__Things to do__
1 – In the blog post, how many buses run during the summer?
2 – Please say whether each statement agrees with the blog post: (a) The writer drives a bus for a university. (b) The kid accepted the cigarette The Drunk offered him. (c) The writer's supervisor is named John.
3 – Copy the blog post starting with "I asked him" and going on through "get any worse?", and swap "Student Center" for "Library".

Sunday, December 30, 2007

The Drunk, the Wheelchair Guy, the Kid and the Homeless Guy, and Me on a bus

It was snowing tonight, on top of what we had here in northern Ill. It looked like sugar on top of white frosting when the sun went down and the light in our yard went on.

I can't believe another year has come and gone already. 2008 will be my 20th anniversary with same man. We've come a long way. Lots of ups and downs, deaths and births.

But I'm not going to get sentimental here. Just wondering where to go from here. Since this is out there, and I'm thinking of trying to get Not Far Enough published, I think I'll just back off on posting it here for now. I've actually got a tremendous amount of material in my journals, I don't really need to do that one.

I drive a bus for a university. It gets interesting from time to time. But I get sick of it--the cleavages, the butt cracks, the idiot drivers out there. Because it's a college run bus system, there isn't a whole lot going on during the summer. Only three buses run, instead of 14. I've seniority, so I get a run. I hate summer runs. Seems the weirdos and drunks come out of the woodwork.

I had one get on with a whole bunch of people, and I didn't know it. I thought someone was being overly loud, and after about half the people got off, I saw him. He started bugging the women on board.

I asked him where he was going. "Student Center," he said.

I groaned inwardly. He's going right back to where he got on!

After everyone got off, I'm all by myself with The Drunk, and I call into base, telling them what's going on. Meanwhile, I get a teenager on, a very nice kid, and he tells me to wait for a wheelchair guy--oh great! Now I'll have a kid, a wheelchair and a drunk on my bus. Could the run get any worse?

Well, it did. I looked back, after everyone is on, and I see The Drunk crawling around on the dirty floor of the bus, trying to retrieve his cigarette. And once he does he offers it to the kid, who wisely refuses it with "I don't smoke."

Meanwhile, my supervisor, John, tells me to hang on. He's calling the police, and I tell him where I'm at--I'm still driving down the road--a country road, and I'm turning back toward town.

I'm bumping along, and I see The Drunk Flick his Bic. I yell, "Don't you dare light that up!" in my harshest voice. And he stops and looks at me like I just hit him with a newspaper.

John tells me to not move another inch from where I am. I'm presently coming up to my next stop. And there's someone waiting for the bus. Oh, no. It's the homeless guy. He had a big gut on him, heavy build. My husband dubbed him "Caveman" because he rather resembles one.

Now I have a drunk, a kid, a wheelchair and the homeless guy on my bus. Sounds like the beginning of a lame joke. But it's not.

When Caveman gets on, and takes his seat quietly, like always--I've never had a problem with Caveman--The Drunk says, "Hey, Richard."

Caveman swings his dark head his way and glares at him. "I don't know you, and I don't know how you know my name."

Okay . . . this is getting way too interesting.

Wheelchair guy says, "You'd better get your ass off this bus, or the police are going to come and do it for you." That's telling him.

The Drunk just ignores this, has a Been-there-done-that sort of attitude. He says to Caveman. "Hey, Richard, you're crazy."

__Items from a data source__
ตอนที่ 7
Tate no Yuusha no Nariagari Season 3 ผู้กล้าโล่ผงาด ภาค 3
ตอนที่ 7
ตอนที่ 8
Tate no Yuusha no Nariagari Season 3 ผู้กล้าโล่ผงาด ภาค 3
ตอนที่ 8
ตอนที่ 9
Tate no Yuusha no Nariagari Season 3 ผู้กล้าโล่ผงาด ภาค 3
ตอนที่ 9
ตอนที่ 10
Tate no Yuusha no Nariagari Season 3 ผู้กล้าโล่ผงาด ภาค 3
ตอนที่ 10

__Answers given__
1 – Three buses run in the summer instead of 14.

2 –
(a) Yes: "I drive a bus for a university."
(b) No: "who wisely refuses it with "I don't smoke.""
(c) Yes: "my supervisor, John, tells me to hang on."

3 –
I asked him where he was going. "Library," he said.

I groaned inwardly. He's going right back to where he got on!

After everyone got off, I'm all by myself with The Drunk, and I call into base, telling them what's going on. Meanwhile, I get a teenager on, a very nice kid, and he tells me to wait for a wheelchair guy--oh great! Now I'll have a kid, a wheelchair and a drunk on my bus. Could the run get any worse?